Document segment:
Like the old saying goes though, there is no replacement for displacement, and the same is true about turbo/supercharged vehicles as well (Take a look at Intense Racing with their work on the S/c and turbo'd 3.8L). You can run the same size turbo used ona a 3.5L swap, on a 3.8L+ built motor and you may see a little earlier spool up with the turbo due to the increase of engine displacement, and increased fuel...but one thing is it won't be "doggy" until it hits boost either.
Depending on the compression ratio you run, the car may be a dog until the turbo spools, but when it does build boost it it will build power quick and fast (the only thing I can compare the feeling to is a set of compound turbos on a diesel when they spool up, Marc knows lol). For a good street stomper, and a good all around track build I would suggest sticking to a compression ratio of around 8.5-9:1, but keep in mind the boost would likely never get higher than 15psi for a DD...but you would have excellent all around throttle response and great power even up to full boost.

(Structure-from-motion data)

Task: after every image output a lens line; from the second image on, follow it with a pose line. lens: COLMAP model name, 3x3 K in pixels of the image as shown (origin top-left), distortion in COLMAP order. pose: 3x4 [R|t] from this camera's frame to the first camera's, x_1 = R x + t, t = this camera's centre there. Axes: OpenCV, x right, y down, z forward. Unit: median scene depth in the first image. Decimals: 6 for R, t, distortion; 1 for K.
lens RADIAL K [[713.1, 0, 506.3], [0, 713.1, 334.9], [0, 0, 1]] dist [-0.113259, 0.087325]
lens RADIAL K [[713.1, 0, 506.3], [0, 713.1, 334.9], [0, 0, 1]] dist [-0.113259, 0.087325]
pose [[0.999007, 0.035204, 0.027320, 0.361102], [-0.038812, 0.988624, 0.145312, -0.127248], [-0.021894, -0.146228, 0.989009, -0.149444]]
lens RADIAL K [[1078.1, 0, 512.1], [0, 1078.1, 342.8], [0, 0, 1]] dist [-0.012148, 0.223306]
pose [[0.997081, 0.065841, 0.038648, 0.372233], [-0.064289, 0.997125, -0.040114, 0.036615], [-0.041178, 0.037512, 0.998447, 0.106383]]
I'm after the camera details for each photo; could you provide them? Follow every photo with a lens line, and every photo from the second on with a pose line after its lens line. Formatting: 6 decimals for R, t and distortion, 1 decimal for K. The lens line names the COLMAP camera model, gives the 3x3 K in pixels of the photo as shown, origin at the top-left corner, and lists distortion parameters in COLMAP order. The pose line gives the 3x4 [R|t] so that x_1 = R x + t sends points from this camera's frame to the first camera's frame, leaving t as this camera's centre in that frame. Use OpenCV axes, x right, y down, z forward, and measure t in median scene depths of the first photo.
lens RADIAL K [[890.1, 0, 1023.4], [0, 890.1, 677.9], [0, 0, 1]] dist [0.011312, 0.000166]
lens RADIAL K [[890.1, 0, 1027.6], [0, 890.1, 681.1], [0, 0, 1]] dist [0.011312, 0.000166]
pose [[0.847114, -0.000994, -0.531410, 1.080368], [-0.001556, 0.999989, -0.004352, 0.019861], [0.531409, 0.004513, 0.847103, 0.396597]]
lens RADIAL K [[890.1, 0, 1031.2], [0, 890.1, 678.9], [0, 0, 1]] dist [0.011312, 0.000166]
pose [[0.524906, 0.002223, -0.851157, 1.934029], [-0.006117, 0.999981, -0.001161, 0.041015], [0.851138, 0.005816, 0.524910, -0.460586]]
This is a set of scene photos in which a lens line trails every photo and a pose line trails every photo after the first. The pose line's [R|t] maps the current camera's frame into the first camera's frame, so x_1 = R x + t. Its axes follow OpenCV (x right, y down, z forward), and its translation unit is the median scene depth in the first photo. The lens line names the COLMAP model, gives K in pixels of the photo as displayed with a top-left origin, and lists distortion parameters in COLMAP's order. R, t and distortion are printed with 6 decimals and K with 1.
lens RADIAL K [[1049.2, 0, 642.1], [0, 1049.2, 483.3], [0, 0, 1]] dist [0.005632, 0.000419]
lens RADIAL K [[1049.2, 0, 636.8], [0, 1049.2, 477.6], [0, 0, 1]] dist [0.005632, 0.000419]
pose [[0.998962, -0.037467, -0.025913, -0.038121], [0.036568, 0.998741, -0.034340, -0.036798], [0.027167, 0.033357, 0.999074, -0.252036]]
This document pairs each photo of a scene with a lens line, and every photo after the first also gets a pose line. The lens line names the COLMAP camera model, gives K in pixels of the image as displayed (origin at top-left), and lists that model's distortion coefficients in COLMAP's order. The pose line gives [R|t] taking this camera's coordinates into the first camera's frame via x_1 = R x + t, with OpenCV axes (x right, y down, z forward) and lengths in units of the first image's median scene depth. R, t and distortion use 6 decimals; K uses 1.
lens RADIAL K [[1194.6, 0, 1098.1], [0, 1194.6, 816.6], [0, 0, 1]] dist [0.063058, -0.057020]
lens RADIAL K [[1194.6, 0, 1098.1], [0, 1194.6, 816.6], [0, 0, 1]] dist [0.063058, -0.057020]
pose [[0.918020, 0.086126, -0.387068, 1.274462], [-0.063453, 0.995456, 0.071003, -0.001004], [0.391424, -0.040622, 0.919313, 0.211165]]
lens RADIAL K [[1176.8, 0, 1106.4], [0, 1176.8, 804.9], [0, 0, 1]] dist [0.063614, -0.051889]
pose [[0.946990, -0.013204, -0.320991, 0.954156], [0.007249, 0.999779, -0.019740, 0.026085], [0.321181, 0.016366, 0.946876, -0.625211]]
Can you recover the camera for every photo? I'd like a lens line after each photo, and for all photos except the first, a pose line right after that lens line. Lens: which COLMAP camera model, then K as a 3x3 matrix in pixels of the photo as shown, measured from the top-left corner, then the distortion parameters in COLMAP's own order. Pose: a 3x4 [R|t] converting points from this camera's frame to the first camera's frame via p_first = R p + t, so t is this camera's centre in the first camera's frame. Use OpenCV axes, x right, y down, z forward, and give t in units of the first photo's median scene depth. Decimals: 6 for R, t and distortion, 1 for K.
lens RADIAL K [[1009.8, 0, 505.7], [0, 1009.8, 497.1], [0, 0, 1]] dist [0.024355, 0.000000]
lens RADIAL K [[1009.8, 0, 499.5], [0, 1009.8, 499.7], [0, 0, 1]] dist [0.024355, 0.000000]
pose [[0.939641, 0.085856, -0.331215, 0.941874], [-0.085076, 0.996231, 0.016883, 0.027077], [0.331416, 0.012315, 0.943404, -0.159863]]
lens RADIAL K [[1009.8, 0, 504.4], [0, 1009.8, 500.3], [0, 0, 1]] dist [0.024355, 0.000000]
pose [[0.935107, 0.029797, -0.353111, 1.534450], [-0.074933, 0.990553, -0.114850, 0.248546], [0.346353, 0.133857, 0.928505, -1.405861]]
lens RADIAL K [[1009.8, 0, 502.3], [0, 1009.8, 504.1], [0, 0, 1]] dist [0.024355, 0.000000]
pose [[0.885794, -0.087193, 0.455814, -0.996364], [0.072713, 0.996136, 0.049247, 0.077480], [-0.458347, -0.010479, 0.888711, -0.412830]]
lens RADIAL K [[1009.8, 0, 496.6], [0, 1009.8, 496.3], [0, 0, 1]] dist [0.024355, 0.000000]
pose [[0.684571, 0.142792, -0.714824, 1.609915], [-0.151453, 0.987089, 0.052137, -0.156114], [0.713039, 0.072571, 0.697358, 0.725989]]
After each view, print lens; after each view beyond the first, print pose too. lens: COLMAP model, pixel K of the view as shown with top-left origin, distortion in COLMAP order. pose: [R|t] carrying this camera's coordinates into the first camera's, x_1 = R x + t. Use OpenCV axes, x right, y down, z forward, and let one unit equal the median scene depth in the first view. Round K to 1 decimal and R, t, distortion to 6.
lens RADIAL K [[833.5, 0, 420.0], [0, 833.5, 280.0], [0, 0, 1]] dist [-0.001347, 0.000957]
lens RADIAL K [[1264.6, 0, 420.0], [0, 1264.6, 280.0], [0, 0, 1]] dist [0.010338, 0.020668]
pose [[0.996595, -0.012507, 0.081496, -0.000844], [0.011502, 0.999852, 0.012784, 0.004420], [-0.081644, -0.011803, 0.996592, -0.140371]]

Problem description:
Write out the post on turbocharged engine displacement from "Depending on the" to "to full boost.", switching "throttle response" to "pedal response".

Answer to the exercise:
Depending on the compression ratio you run, the car may be a dog until the turbo spools, but when it does build boost it it will build power quick and fast (the only thing I can compare the feeling to is a set of compound turbos on a diesel when they spool up, Marc knows lol). For a good street stomper, and a good all around track build I would suggest sticking to a compression ratio of around 8.5-9:1, but keep in mind the boost would likely never get higher than 15psi for a DD...but you would have excellent all around pedal response and great power even up to full boost.